8. Typical Applications

Type 321 (common uses)	Type 347 (common uses)
Aircraft and automotive exhaust systems	Chemical process equipment exposed to higher continuous temperatures
Furnace hardware, bake ovens, and heat exchangers where weld stability is needed	Pressure vessels and piping in high-temperature service where prolonged exposure at elevated temperatures may occur
Petrochemical components, fasteners, and springs where stabilization against sensitization is desired	Boiler and superheater tubing, where niobium stabilization can aid long-term creep resistance
Food processing equipment where thermal cycles and welding are common	High-temperature furnace components and petrochemical fittings with long dwell at elevated T

Selection rationale: - Choose based on the dominant service factor: if welding and moderate thermal cycling are the primary concern, both perform well; if long-term creep or sustained exposure at higher temperatures is expected, niobium-stabilized 347 can offer an advantage. Availability, form (tube, plate, coil), and local supplier inventories also influence selection.

9. Cost and Availability

• Cost: both grades are broadly comparable in price because their base Ni and Cr contents are similar. Type 347 can be slightly more expensive in some regions due to niobium content and market variations of that alloying element.
• Availability: both are widely available in sheet, plate, tube, and bar forms from major stainless mills and distributors. Specific product forms (e.g., heavy gauge plate or specialty tube sizes) should be confirmed with suppliers; lead times can vary by region and market cycle.

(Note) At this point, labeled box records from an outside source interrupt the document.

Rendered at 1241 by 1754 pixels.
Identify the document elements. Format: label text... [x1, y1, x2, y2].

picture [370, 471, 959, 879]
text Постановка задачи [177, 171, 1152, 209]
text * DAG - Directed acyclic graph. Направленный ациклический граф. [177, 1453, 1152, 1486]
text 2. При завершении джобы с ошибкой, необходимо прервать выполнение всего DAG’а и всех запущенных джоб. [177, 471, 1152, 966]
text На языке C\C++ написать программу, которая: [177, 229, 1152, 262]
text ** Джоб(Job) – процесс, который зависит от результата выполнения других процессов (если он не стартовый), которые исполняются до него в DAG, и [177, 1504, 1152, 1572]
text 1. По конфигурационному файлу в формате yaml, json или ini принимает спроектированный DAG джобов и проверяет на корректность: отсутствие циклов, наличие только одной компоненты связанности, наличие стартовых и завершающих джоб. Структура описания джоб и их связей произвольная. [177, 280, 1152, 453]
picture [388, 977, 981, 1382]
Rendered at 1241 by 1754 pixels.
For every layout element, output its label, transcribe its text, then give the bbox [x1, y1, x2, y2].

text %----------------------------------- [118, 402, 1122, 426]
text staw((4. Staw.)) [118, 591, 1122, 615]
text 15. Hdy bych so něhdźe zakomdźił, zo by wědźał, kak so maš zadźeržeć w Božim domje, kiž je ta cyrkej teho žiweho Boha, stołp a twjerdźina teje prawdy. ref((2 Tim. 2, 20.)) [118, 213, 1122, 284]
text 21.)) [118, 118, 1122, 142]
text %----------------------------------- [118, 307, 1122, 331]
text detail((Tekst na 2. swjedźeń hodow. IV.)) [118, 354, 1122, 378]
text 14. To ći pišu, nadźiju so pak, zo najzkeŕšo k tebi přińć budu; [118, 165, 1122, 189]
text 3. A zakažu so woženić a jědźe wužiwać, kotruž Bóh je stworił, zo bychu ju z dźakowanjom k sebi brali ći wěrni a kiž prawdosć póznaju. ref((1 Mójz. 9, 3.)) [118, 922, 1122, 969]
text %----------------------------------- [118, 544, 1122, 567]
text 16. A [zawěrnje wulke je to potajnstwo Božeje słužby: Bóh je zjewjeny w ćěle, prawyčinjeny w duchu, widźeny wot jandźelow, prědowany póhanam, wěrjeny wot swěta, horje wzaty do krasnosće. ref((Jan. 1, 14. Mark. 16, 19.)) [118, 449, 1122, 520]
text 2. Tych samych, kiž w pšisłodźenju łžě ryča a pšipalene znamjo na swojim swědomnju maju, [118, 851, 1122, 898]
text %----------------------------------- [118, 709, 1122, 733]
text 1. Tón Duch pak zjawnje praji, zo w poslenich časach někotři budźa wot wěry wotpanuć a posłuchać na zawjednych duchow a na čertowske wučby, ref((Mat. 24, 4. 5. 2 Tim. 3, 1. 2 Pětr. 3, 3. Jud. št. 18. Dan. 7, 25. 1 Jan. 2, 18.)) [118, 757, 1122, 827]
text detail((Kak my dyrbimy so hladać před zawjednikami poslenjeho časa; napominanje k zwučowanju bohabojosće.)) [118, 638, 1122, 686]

10. Summary and Recommendation

Criteria	Type 321	Type 347
Weldability	Excellent; Ti stabilization reduces sensitization risk	Excellent; Nb stabilization reduces sensitization risk (often preferred for higher-T weld exposures)
Strength–Toughness	Typical austenitic strength and high toughness; similar to 347	Comparable to 321; potential edge in long-term high-temperature stability
Cost	Commonly slightly lower or similar	Comparable; can be marginally higher due to Nb

Recommendation: - Choose Type 321 if: you need a well-proven stabilized austenitic stainless for welded assemblies and thermal cycling where titanium stabilization is effective; if material forms and supplier inventory favor 321; or if cost sensitivity and conventional elevated-temperature service (moderate durations) are primary concerns. - Choose Type 347 if: the component will see prolonged exposure at higher temperatures, where niobium-stabilized carbides provide superior stability and potential creep resistance; if the welding or service history indicates long dwell times in the sensitization range; or if specifications call for Nb-stabilized alloying for performance reasons.

Concluding note: Both 321 and 347 are excellent choices where stabilization against sensitization is required. The decision typically hinges on the specific thermal profile (duration and peak temperature), long-term high-temperature creep expectations, and logistics (product form availability and cost). For mission-critical or long-duration high-temperature applications, consult material test data and supplier certificates for the specific lot, and consider engineering evaluation (creep tests, corrosion exposure trials, or weld procedure qualifications) to validate the chosen grade for the intended service.